Conséquences sociales : préserver la cohabitation pacifique entre réfugiés et communautés hôtes
Selon Kadari Traoré et Adinla Saye, s’il est « souvent affirmé qu’il n’existe aucun problème entre les réfugiés maliens et mauritaniens (…) la poursuite des entretiens conduit souvent à contrarier ces premières affirmations ». C’est également ce qui est ressorti de nos discussions avec des populations hôtes qui disent « ne pas gagner grand-chose » à cette situation et qu’ils en paient le prix à cause de la rareté des pâturages, de la dégradation de l’environnement ou de la concurrence sur le marché du travail.

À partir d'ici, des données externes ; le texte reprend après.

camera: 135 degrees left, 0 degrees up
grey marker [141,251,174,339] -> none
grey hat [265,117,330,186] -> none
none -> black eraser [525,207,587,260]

La nécessité de préserver la cohabitation pacifique entre les deux communautés est constamment rappelée et celle-ci est d’autant plus importante que les conditions de retour volontaire ne sont pas réunies du fait de la dégradation continue de la situation sécuritaire au Mali. Ainsi, la présence prolongée de réfugiés, dont le flux ne tarit pas, au contraire, commande des actions spécifiques, en particulier dans la région du Hodh Chargui.
Il existe un risque de bouleversement démographique : la Mauritanie a principalement accueilli des populations arabes et touarègues, mais de plus en plus de populations peulhes arrivent en Mauritanie, venant du centre du Mali, en passant par la région de Koulikoro. Ces nouveaux arrivants ne s’installent pas à Mbera mais dans les localités du Hodh Chargui. L’arrivée de populations peulhes fait craindre des problèmes de cohésion sociale et rend cette question très sensible.

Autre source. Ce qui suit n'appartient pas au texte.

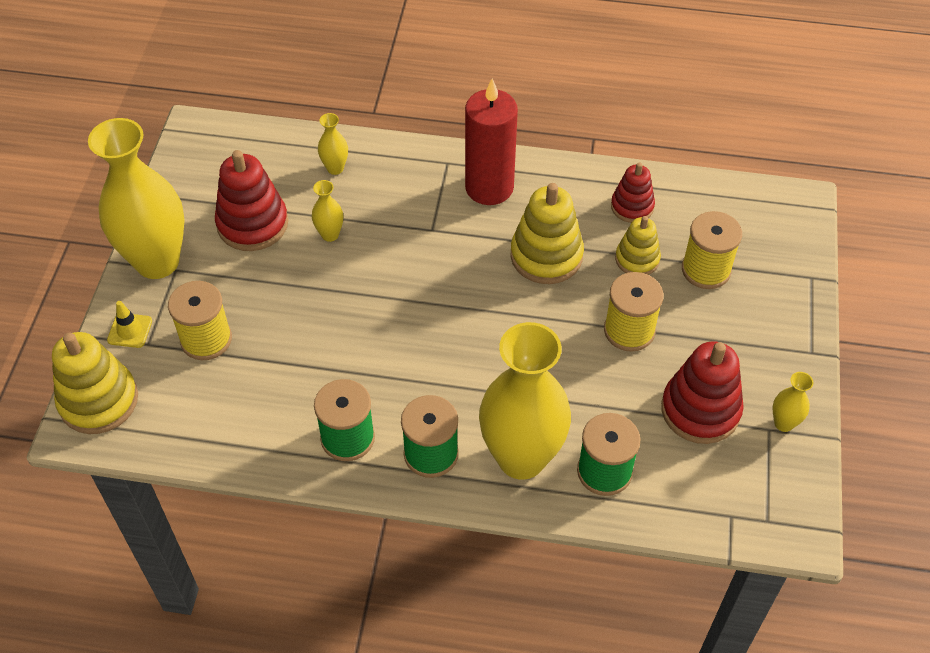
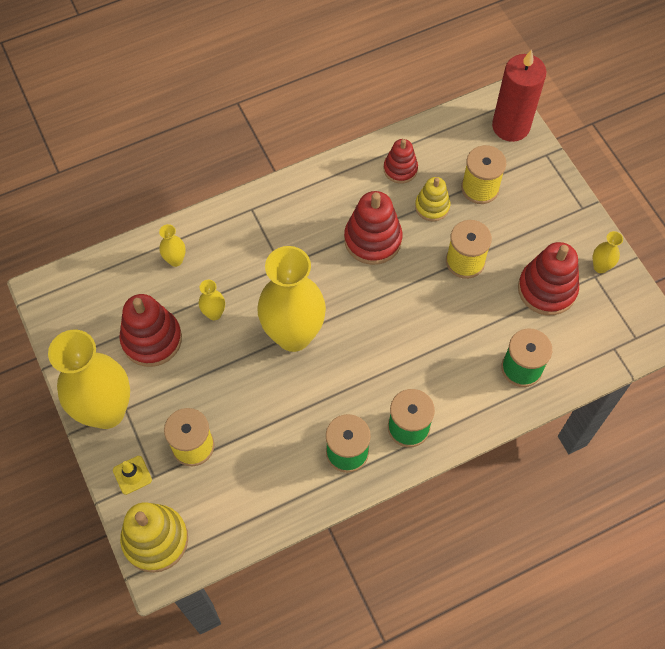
camera: 35 degrees left, 10 degrees up
red candle [465,78,518,205] -> red candle moved to [492,49,546,142]
yellow vase [479,322,571,480] -> yellow vase moved to [257,246,326,352]
yellow stacking toy [510,183,584,284] -> red stacking toy [344,191,403,265]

Les interlocuteurs ont présenté les populations peulhs comme extrêmement pauvres et cette pauvreté (groupe de femmes et enfants qui mendient) contraste avec les populations touaregs et arabes qui « conduisent des Land Cruiser ». La rareté des ressources, la pression sur les services sociaux et les ressources mais aussi la concurrence de la main-d’œuvre malienne sont considérées comme des menaces à la paix sociale.